Stored data:
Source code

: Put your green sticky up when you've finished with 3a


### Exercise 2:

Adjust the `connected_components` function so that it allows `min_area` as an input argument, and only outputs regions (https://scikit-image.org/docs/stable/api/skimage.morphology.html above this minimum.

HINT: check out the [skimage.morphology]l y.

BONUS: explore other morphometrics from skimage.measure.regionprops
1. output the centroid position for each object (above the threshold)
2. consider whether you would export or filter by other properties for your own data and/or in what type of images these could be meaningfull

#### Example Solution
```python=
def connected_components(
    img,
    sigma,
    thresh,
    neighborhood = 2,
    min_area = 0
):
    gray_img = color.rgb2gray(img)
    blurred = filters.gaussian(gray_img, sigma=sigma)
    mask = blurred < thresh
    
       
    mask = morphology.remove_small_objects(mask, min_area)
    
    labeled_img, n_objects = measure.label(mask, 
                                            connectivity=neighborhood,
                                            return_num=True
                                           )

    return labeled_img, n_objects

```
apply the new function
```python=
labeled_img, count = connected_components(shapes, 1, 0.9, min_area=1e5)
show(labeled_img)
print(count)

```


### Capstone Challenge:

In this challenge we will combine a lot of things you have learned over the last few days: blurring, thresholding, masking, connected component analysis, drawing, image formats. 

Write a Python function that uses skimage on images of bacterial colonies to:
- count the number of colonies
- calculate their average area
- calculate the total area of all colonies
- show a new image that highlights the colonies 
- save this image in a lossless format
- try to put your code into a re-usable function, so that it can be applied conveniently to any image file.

Instructions to follow: Would you filter the entries above and keep each line that has the word "images"?

Response:
2. consider whether you would export or filter by other properties for your own data and/or in what type of images these could be meaningfull
Write a Python function that uses skimage on images of bacterial colonies to:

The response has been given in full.